=== GIVEN ENTRIES ===
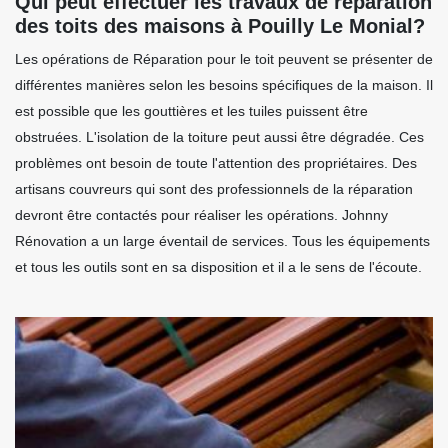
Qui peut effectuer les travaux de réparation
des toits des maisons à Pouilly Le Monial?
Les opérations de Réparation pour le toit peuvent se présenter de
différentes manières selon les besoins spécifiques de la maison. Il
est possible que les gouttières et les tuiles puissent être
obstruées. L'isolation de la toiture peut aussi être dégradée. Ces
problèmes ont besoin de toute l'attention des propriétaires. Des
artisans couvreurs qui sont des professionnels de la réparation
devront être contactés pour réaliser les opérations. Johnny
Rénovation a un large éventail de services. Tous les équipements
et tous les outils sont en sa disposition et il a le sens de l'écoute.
===
= EXERCISE GOAL =
Copy out every line of the data exactly, leaving the images behind.

= ANSWER SPACE =
Qui peut effectuer les travaux de réparation
des toits des maisons à Pouilly Le Monial?
Les opérations de Réparation pour le toit peuvent se présenter de
différentes manières selon les besoins spécifiques de la maison. Il
est possible que les gouttières et les tuiles puissent être
obstruées. L'isolation de la toiture peut aussi être dégradée. Ces
problèmes ont besoin de toute l'attention des propriétaires. Des
artisans couvreurs qui sont des professionnels de la réparation
devront être contactés pour réaliser les opérations. Johnny
Rénovation a un large éventail de services. Tous les équipements
et tous les outils sont en sa disposition et il a le sens de l'écoute.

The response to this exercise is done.